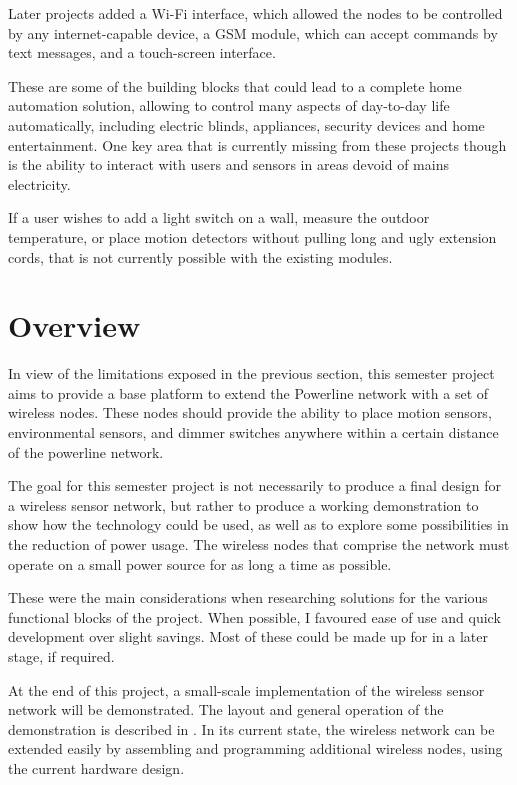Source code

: Later projects added a Wi-Fi interface\cite{sallin2010}, which allowed the nodes
to be controlled by any internet-capable device, a GSM module\cite{sallin2010},
which can accept commands by text messages, and a touch-screen interface.

These are some of the building blocks that could lead to a complete home
automation solution, allowing to control many aspects of day-to-day life
automatically, including electric blinds, appliances, security devices and home
entertainment.  One key area that is currently missing from these projects
though is the ability to interact with users and sensors in areas devoid of
mains electricity.

If a user wishes to add a light switch on a wall, measure the outdoor
temperature, or place motion detectors without pulling long and ugly extension
cords, that is not currently possible with the existing modules.

\pagebreak
\section{Overview}
In view of the limitations exposed in the previous section, this semester
project aims to provide a base platform to extend the Powerline network with a
set of wireless nodes. These nodes should provide the ability to place motion
sensors, environmental sensors, and dimmer switches anywhere within a certain
distance of the powerline network. 


The goal for this semester project is not necessarily to produce a final design
for a wireless sensor network, but rather to produce a working demonstration to
show how the technology could be used, as well as to explore some possibilities
in the reduction of power usage.  The wireless nodes that comprise the network
must operate on a small power source for as long a time as possible.

These were the main considerations when researching solutions for the various
functional blocks of the project. When possible, I favoured ease of use and
quick development over slight savings. Most of these could be made up for in a
later stage, if required.

At the end of this project, a small-scale implementation of the wireless sensor
network will be demonstrated. The layout and general operation of the
demonstration is described in . In its current state,
the wireless network can be extended easily by assembling and programming
additional wireless nodes, using the current hardware design.


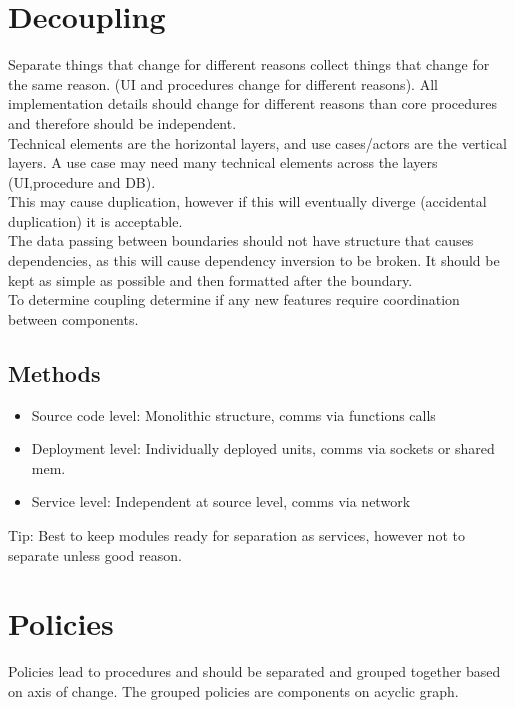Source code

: \documentclass[11pt]{scrartcl} %
\begin{document}
\section{Decoupling}

Separate things that change for different reasons collect things that change for the same reason.
(UI and procedures change for different reasons). All implementation details should change for 
different reasons than core procedures and therefore should be independent.\\

Technical elements are the horizontal layers, and use cases/actors are the vertical layers. A use 
case may need many technical elements across the layers (UI,procedure and DB).\\

This may cause duplication, however if this will eventually diverge (accidental duplication) it is 
acceptable.\\

The data passing between boundaries should not have structure that causes dependencies, as this will
cause dependency inversion to be broken. It should be kept as simple as possible and then formatted
after the boundary.\\

To determine coupling determine if any new features require coordination between components.

\subsection{Methods}

\begin{itemize}
  \item Source code level: Monolithic structure, comms via functions calls
  \item Deployment level: Individually deployed units, comms via sockets or shared mem.
  \item Service level: Independent at source level, comms via network
\end{itemize}

Tip: Best to keep modules ready for separation as services, however not to separate unless good reason.

\section{Policies}

Policies lead to procedures and should be separated and grouped together based on axis of change.
The grouped policies are components on acyclic graph.
\end{document}
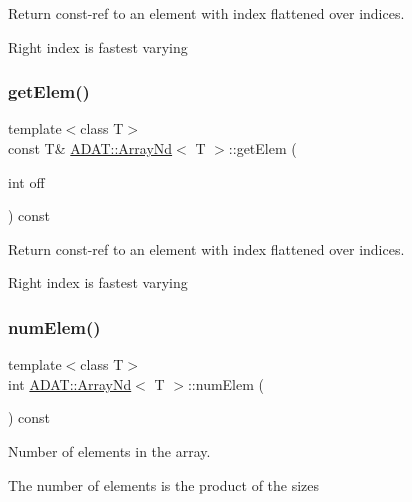 Return const-\/ref to an element with index flattened over indices. 

Right index is fastest varying \mbox{\label{classADAT_1_1ArrayNd_a515368f71387996ee237309eb1f0cc2e}} 
\subsubsection{\texorpdfstring{getElem()}{getElem()}\hspace{0.1cm}{\footnotesize\ttfamily [4/4]}}
{\footnotesize\ttfamily template$<$class T$>$ \\
const T\& \mbox{\hyperlink{classADAT_1_1ArrayNd}{A\+D\+A\+T\+::\+Array\+Nd}}$<$ T $>$\+::get\+Elem (\begin{DoxyParamCaption}\item[{int}]{off }\end{DoxyParamCaption}) const\hspace{0.3cm}{\ttfamily [inline]}}



Return const-\/ref to an element with index flattened over indices. 

Right index is fastest varying \mbox{\label{classADAT_1_1ArrayNd_a5c33ae0e66b53a2fd86f804f0f4292e9}} 
\subsubsection{\texorpdfstring{numElem()}{numElem()}\hspace{0.1cm}{\footnotesize\ttfamily [1/2]}}
{\footnotesize\ttfamily template$<$class T$>$ \\
int \mbox{\hyperlink{classADAT_1_1ArrayNd}{A\+D\+A\+T\+::\+Array\+Nd}}$<$ T $>$\+::num\+Elem (\begin{DoxyParamCaption}{ }\end{DoxyParamCaption}) const\hspace{0.3cm}{\ttfamily [inline]}}



Number of elements in the array. 

The number of elements is the product of the sizes \mbox{\label{classADAT_1_1ArrayNd_a5c33ae0e66b53a2fd86f804f0f4292e9}} 
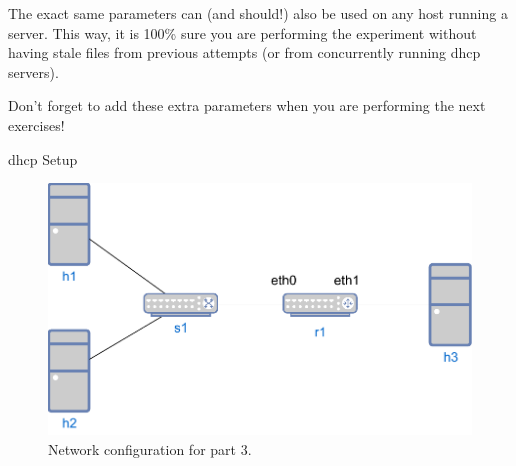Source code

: \remark The exact same parameters can (and should!) also be used on any host running a  server. This way, it is 100\% sure you are performing the experiment without having stale files from previous attempts (or from concurrently running dhcp servers).

\remark Don't forget to add these extra parameters when you are performing the next exercises!

\begin{exercise}{\ac{dhcp} Setup}
	\begin{figure}[ht]
		\centering
		\includegraphics[width=.6\linewidth]{graphics/Lab3-Network3}	
		\caption{Network configuration for part 3.}
		\label{fig:lab3-network3}
	\end{figure}
	

\end{exercise}
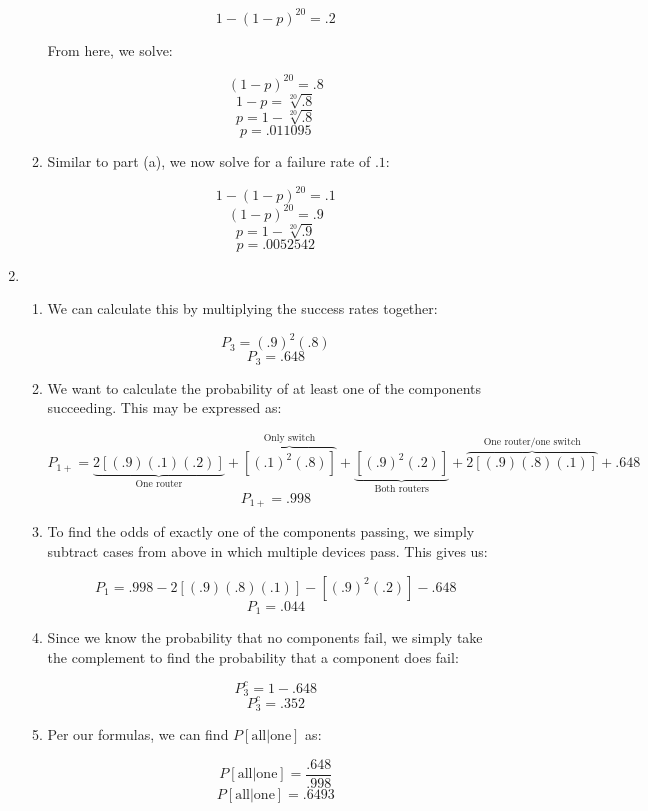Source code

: \begin{enumerate}
\begin{enumerate}
        $$1-(1-p)^{20}=.2$$

        From here, we solve:

        $$(1-p)^{20}=.8$$
        $$1-p=\sqrt[20]{.8}$$
        $$p=1-\sqrt[20]{.8}$$
        $$\boxed{p=.011095}$$

      \item Similar to part (a), we now solve for a failure rate of $.1$:

        $$1-(1-p)^{20}=.1$$
        $$(1-p)^{20}=.9$$
        $$p=1-\sqrt[20]{.9}$$
        $$\boxed{p=.0052542}$$

    \end{enumerate}

    \setcounter{enumi}{3}

  \item

    \begin{enumerate}

      \item We can calculate this by multiplying the success rates together:

        $$P_3=(.9)^2(.8)$$
        $$\boxed{P_3=.648}$$

      \item We want to calculate the probability of at least one of the components succeeding. This may be expressed as:

        $$P_{1+}=\underbrace{2[(.9)(.1)(.2)]}_{\text{One router}}+\overbrace{[(.1)^2(.8)]}^{\text{Only switch}}+\underbrace{[(.9)^2(.2)]}_{\text{Both routers}}+\overbrace{2[(.9)(.8)(.1)]}^{\text{One router/one switch}}+.648$$
        $$\boxed{P_{1+}=.998}$$

      \item To find the odds of exactly one of the components passing, we simply subtract cases from above in which multiple devices pass. This gives us:

        $$P_{1}=.998-2[(.9)(.8)(.1)]-[(.9)^2(.2)]-.648$$
        $$\boxed{P_{1}=.044}$$

      \item Since we know the probability that no components fail, we simply take the complement to find the probability that a component does fail:

        $$P_3^c=1-.648$$
        $$\boxed{P_3^c=.352}$$

      \item Per our formulas, we can find $P[\text{all}|\text{one}]$ as:

        $$P[\text{all}|\text{one}]=\frac{.648}{.998}$$
        $$\boxed{P[\text{all}|\text{one}]=.6493}$$


\end{enumerate}
\end{enumerate}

= = =

(TASK INSTRUCTIONS): Give the data again exactly. Keep the images out.

(EXERCISE SOLUTION):
Source code

: Later projects added a Wi-Fi interface\cite{sallin2010}, which allowed the nodes
to be controlled by any internet-capable device, a GSM module\cite{sallin2010},
which can accept commands by text messages, and a touch-screen interface.

These are some of the building blocks that could lead to a complete home
automation solution, allowing to control many aspects of day-to-day life
automatically, including electric blinds, appliances, security devices and home
entertainment.  One key area that is currently missing from these projects
though is the ability to interact with users and sensors in areas devoid of
mains electricity.

If a user wishes to add a light switch on a wall, measure the outdoor
temperature, or place motion detectors without pulling long and ugly extension
cords, that is not currently possible with the existing modules.

\pagebreak
\section{Overview}
In view of the limitations exposed in the previous section, this semester
project aims to provide a base platform to extend the Powerline network with a
set of wireless nodes. These nodes should provide the ability to place motion
sensors, environmental sensors, and dimmer switches anywhere within a certain
distance of the powerline network. 


The goal for this semester project is not necessarily to produce a final design
for a wireless sensor network, but rather to produce a working demonstration to
show how the technology could be used, as well as to explore some possibilities
in the reduction of power usage.  The wireless nodes that comprise the network
must operate on a small power source for as long a time as possible.

These were the main considerations when researching solutions for the various
functional blocks of the project. When possible, I favoured ease of use and
quick development over slight savings. Most of these could be made up for in a
later stage, if required.

At the end of this project, a small-scale implementation of the wireless sensor
network will be demonstrated. The layout and general operation of the
demonstration is described in . In its current state,
the wireless network can be extended easily by assembling and programming
additional wireless nodes, using the current hardware design.


Source code

: \documentclass[11pt]{scrartcl} %
\begin{document}
\section{Decoupling}

Separate things that change for different reasons collect things that change for the same reason.
(UI and procedures change for different reasons). All implementation details should change for 
different reasons than core procedures and therefore should be independent.\\

Technical elements are the horizontal layers, and use cases/actors are the vertical layers. A use 
case may need many technical elements across the layers (UI,procedure and DB).\\

This may cause duplication, however if this will eventually diverge (accidental duplication) it is 
acceptable.\\

The data passing between boundaries should not have structure that causes dependencies, as this will
cause dependency inversion to be broken. It should be kept as simple as possible and then formatted
after the boundary.\\

To determine coupling determine if any new features require coordination between components.

\subsection{Methods}

\begin{itemize}
  \item Source code level: Monolithic structure, comms via functions calls
  \item Deployment level: Individually deployed units, comms via sockets or shared mem.
  \item Service level: Independent at source level, comms via network
\end{itemize}

Tip: Best to keep modules ready for separation as services, however not to separate unless good reason.

\section{Policies}

Policies lead to procedures and should be separated and grouped together based on axis of change.
The grouped policies are components on acyclic graph.
\end{document}
 Return const-\/ref to an element with index flattened over indices. 

Right index is fastest varying \mbox{\label{classADAT_1_1ArrayNd_a515368f71387996ee237309eb1f0cc2e}} 
\subsubsection{\texorpdfstring{getElem()}{getElem()}\hspace{0.1cm}{\footnotesize\ttfamily [4/4]}}
{\footnotesize\ttfamily template$<$class T$>$ \\
const T\& \mbox{\hyperlink{classADAT_1_1ArrayNd}{A\+D\+A\+T\+::\+Array\+Nd}}$<$ T $>$\+::get\+Elem (\begin{DoxyParamCaption}\item[{int}]{off }\end{DoxyParamCaption}) const\hspace{0.3cm}{\ttfamily [inline]}}



Return const-\/ref to an element with index flattened over indices. 

Right index is fastest varying \mbox{\label{classADAT_1_1ArrayNd_a5c33ae0e66b53a2fd86f804f0f4292e9}} 
\subsubsection{\texorpdfstring{numElem()}{numElem()}\hspace{0.1cm}{\footnotesize\ttfamily [1/2]}}
{\footnotesize\ttfamily template$<$class T$>$ \\
int \mbox{\hyperlink{classADAT_1_1ArrayNd}{A\+D\+A\+T\+::\+Array\+Nd}}$<$ T $>$\+::num\+Elem (\begin{DoxyParamCaption}{ }\end{DoxyParamCaption}) const\hspace{0.3cm}{\ttfamily [inline]}}



Number of elements in the array. 

The number of elements is the product of the sizes \mbox{\label{classADAT_1_1ArrayNd_a5c33ae0e66b53a2fd86f804f0f4292e9}} 
Source code

: \remark The exact same parameters can (and should!) also be used on any host running a  server. This way, it is 100\% sure you are performing the experiment without having stale files from previous attempts (or from concurrently running dhcp servers).

\remark Don't forget to add these extra parameters when you are performing the next exercises!

\begin{exercise}{\ac{dhcp} Setup}
	\begin{figure}[ht]
		\centering
		\includegraphics[width=.6\linewidth]{graphics/Lab3-Network3}	
		\caption{Network configuration for part 3.}
		\label{fig:lab3-network3}
	\end{figure}
	

\end{exercise}
Source code

: \begin{enumerate}
\begin{enumerate}
        $$1-(1-p)^{20}=.2$$

        From here, we solve:

        $$(1-p)^{20}=.8$$
        $$1-p=\sqrt[20]{.8}$$
        $$p=1-\sqrt[20]{.8}$$
        $$\boxed{p=.011095}$$

      \item Similar to part (a), we now solve for a failure rate of $.1$:

        $$1-(1-p)^{20}=.1$$
        $$(1-p)^{20}=.9$$
        $$p=1-\sqrt[20]{.9}$$
        $$\boxed{p=.0052542}$$

    \end{enumerate}

    \setcounter{enumi}{3}

  \item

    \begin{enumerate}

      \item We can calculate this by multiplying the success rates together:

        $$P_3=(.9)^2(.8)$$
        $$\boxed{P_3=.648}$$

      \item We want to calculate the probability of at least one of the components succeeding. This may be expressed as:

        $$P_{1+}=\underbrace{2[(.9)(.1)(.2)]}_{\text{One router}}+\overbrace{[(.1)^2(.8)]}^{\text{Only switch}}+\underbrace{[(.9)^2(.2)]}_{\text{Both routers}}+\overbrace{2[(.9)(.8)(.1)]}^{\text{One router/one switch}}+.648$$
        $$\boxed{P_{1+}=.998}$$

      \item To find the odds of exactly one of the components passing, we simply subtract cases from above in which multiple devices pass. This gives us:

        $$P_{1}=.998-2[(.9)(.8)(.1)]-[(.9)^2(.2)]-.648$$
        $$\boxed{P_{1}=.044}$$

      \item Since we know the probability that no components fail, we simply take the complement to find the probability that a component does fail:

        $$P_3^c=1-.648$$
        $$\boxed{P_3^c=.352}$$

      \item Per our formulas, we can find $P[\text{all}|\text{one}]$ as:

        $$P[\text{all}|\text{one}]=\frac{.648}{.998}$$
        $$\boxed{P[\text{all}|\text{one}]=.6493}$$


\end{enumerate}
\end{enumerate}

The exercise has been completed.